What is needed is the full listing written out exactly, minus the pictures.
*** Begin section ***
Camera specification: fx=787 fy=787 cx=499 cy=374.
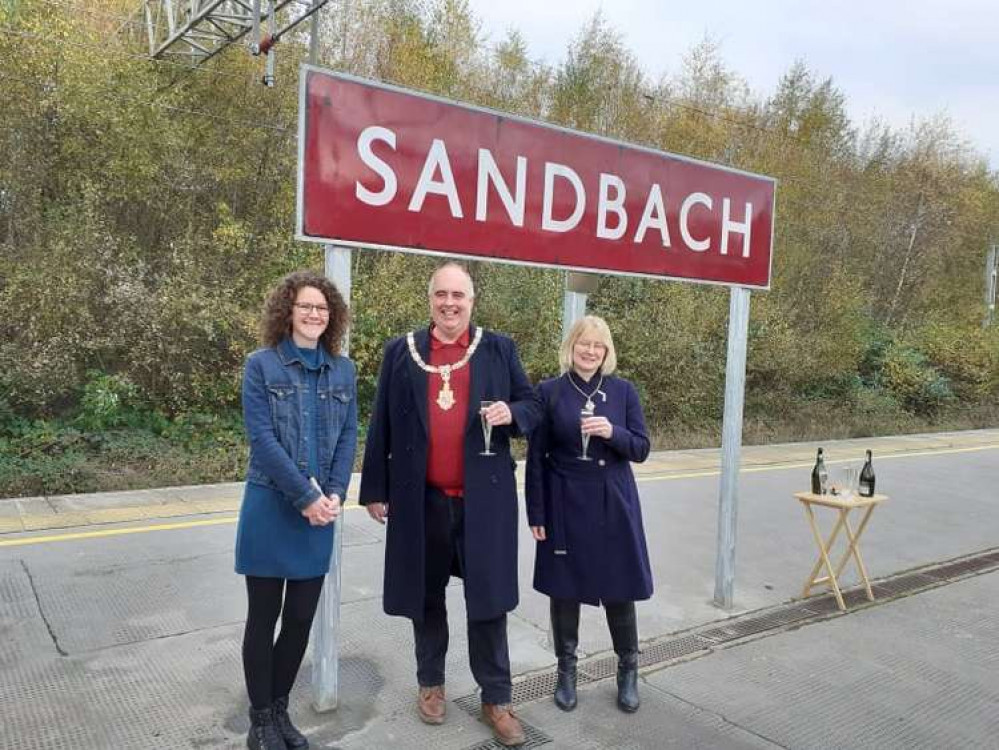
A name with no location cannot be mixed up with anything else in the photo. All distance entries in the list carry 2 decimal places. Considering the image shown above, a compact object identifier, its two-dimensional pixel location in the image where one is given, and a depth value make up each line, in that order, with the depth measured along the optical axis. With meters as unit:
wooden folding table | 4.61
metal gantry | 9.12
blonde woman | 3.29
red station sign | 2.95
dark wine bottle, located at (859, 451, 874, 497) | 4.95
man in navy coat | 2.95
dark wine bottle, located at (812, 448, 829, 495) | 4.82
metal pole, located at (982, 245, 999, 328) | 23.88
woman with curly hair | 2.66
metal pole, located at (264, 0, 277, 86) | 9.08
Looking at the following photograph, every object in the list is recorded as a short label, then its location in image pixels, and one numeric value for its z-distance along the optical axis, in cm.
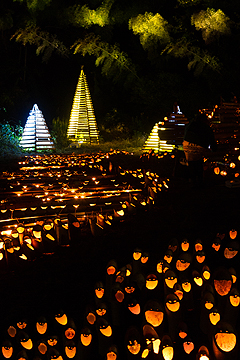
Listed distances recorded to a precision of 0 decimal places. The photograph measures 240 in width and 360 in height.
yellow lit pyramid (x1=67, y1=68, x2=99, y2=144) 1468
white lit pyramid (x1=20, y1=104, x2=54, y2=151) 1303
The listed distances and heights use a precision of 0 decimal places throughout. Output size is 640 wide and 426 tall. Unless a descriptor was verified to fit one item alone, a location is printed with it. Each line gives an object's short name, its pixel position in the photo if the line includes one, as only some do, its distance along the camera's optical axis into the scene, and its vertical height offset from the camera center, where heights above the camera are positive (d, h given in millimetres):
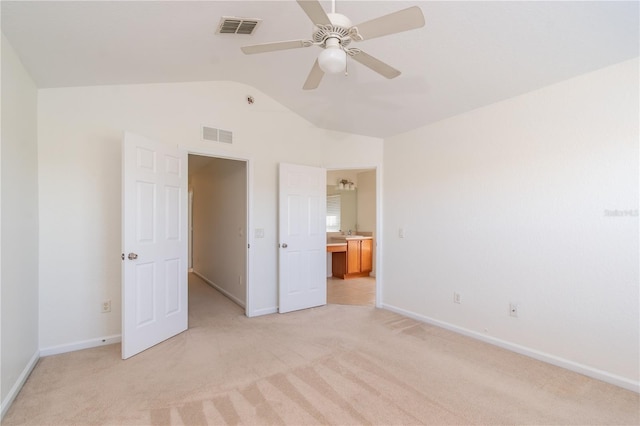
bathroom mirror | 6684 +78
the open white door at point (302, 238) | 3895 -321
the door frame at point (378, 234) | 4145 -283
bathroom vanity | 5906 -850
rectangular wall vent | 3438 +914
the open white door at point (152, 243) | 2648 -282
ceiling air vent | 2221 +1430
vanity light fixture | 6508 +615
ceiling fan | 1357 +891
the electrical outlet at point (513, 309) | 2780 -887
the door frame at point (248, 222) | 3715 -105
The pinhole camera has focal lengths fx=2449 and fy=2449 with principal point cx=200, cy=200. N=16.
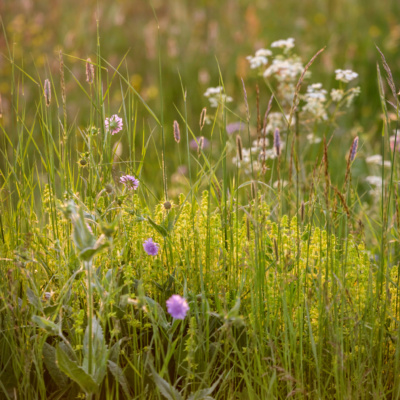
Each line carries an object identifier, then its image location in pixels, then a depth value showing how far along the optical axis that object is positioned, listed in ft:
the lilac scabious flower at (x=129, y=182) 12.35
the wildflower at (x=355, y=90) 13.89
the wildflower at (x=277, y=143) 12.34
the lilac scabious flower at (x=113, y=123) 12.40
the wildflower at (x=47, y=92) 12.34
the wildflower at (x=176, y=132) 12.37
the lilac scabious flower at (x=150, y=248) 12.08
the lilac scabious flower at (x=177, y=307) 11.52
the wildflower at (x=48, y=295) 11.94
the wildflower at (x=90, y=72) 12.39
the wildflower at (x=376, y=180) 14.49
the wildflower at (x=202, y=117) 12.41
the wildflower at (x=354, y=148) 12.11
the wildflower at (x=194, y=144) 20.38
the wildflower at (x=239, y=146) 11.96
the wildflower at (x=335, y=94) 13.89
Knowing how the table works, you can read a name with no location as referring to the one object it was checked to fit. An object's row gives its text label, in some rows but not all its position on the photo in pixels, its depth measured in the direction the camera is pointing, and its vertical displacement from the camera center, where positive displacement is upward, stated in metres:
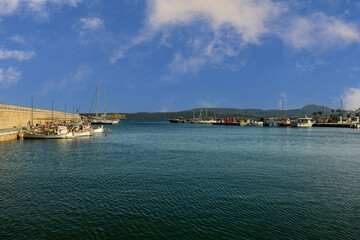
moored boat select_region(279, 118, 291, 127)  157.68 -2.20
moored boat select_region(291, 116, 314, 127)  149.75 -1.51
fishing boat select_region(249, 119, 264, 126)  180.50 -2.22
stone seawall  62.73 +1.29
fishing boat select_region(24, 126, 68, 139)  57.47 -2.81
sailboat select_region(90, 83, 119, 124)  171.55 -0.52
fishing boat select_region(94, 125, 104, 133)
*** End section ***
ANSWER BOX:
Camera specification: fx=787 fy=787 cx=499 cy=374.
A name with no location cannot be mixed up with anything else in the photo. All distance entries in the list carry 2 decimal places. Considering the image shown above, a compact object identifier, its two-dimensional pixel location in the image where one is given, and a depth value make up each line, in that order, with the depth measured along the optical axis. With meters as unit:
wooden folding table | 4.61
metal gantry | 9.12
blonde woman | 3.29
red station sign | 2.95
dark wine bottle, located at (859, 451, 874, 497) | 4.95
man in navy coat | 2.95
dark wine bottle, located at (812, 448, 829, 495) | 4.82
metal pole, located at (982, 245, 999, 328) | 23.88
woman with curly hair | 2.66
metal pole, located at (264, 0, 277, 86) | 9.08
Looking at the following photograph, every object in the list is recorded as a short label, then its location in image pixels, and one numeric value for its z-distance along the optical axis, in cm.
Listed distances recorded to a precision of 0 decimal places. The photograph measures 240 in width and 360 in height.
yellow lit pyramid (x1=67, y1=68, x2=99, y2=144) 1468
white lit pyramid (x1=20, y1=104, x2=54, y2=151) 1303
The listed distances and heights use a precision of 0 decimal places throughout. Output size is 640 wide and 426 tall. Unless a descriptor was verified to fit one item alone, a location is printed with it. Each line gives an object's short name, its pixel position in the photo if the line includes one, as only some do, its distance along the camera's optical axis into the scene, and its vertical height offset from the camera center, where heights above the camera are positive (d, h given in millimetres):
bathroom mirror | 6684 +78
the open white door at point (302, 238) | 3895 -321
the door frame at point (378, 234) | 4145 -283
bathroom vanity | 5906 -850
rectangular wall vent | 3438 +914
the open white door at point (152, 243) | 2648 -282
ceiling air vent | 2221 +1430
vanity light fixture | 6508 +615
ceiling fan | 1357 +891
the electrical outlet at point (513, 309) | 2780 -887
the door frame at point (248, 222) | 3715 -105
The pinhole camera has focal lengths fx=2449 and fy=2449 with principal point cx=200, cy=200. N=16.
Each line carries an object identifier, then its image location in pixels, then a depth value showing how far along the optical axis that object is positioned, listed in ft:
the lilac scabious flower at (x=129, y=182) 12.35
the wildflower at (x=355, y=90) 13.89
the wildflower at (x=277, y=143) 12.34
the lilac scabious flower at (x=113, y=123) 12.40
the wildflower at (x=47, y=92) 12.34
the wildflower at (x=176, y=132) 12.37
the lilac scabious flower at (x=150, y=248) 12.08
the lilac scabious flower at (x=177, y=307) 11.52
the wildflower at (x=48, y=295) 11.94
the wildflower at (x=90, y=72) 12.39
the wildflower at (x=376, y=180) 14.49
the wildflower at (x=202, y=117) 12.41
the wildflower at (x=354, y=148) 12.11
the wildflower at (x=194, y=144) 20.38
the wildflower at (x=239, y=146) 11.96
the wildflower at (x=335, y=94) 13.89
Knowing how the table works, you can read a name with no location as referring to the one object it was checked to fit. An object's row gives its text label, in some rows but not all its position on the photo in pixels, its depth measured in the direction the camera is pointing, and its vertical displacement from the camera center, where positive displacement is upward, stated in metres:
moored boat select_region(279, 118, 291, 127)  157.68 -2.20
moored boat select_region(291, 116, 314, 127)  149.75 -1.51
fishing boat select_region(249, 119, 264, 126)  180.50 -2.22
stone seawall  62.73 +1.29
fishing boat select_region(24, 126, 68, 139)  57.47 -2.81
sailboat select_region(90, 83, 119, 124)  171.55 -0.52
fishing boat select_region(94, 125, 104, 133)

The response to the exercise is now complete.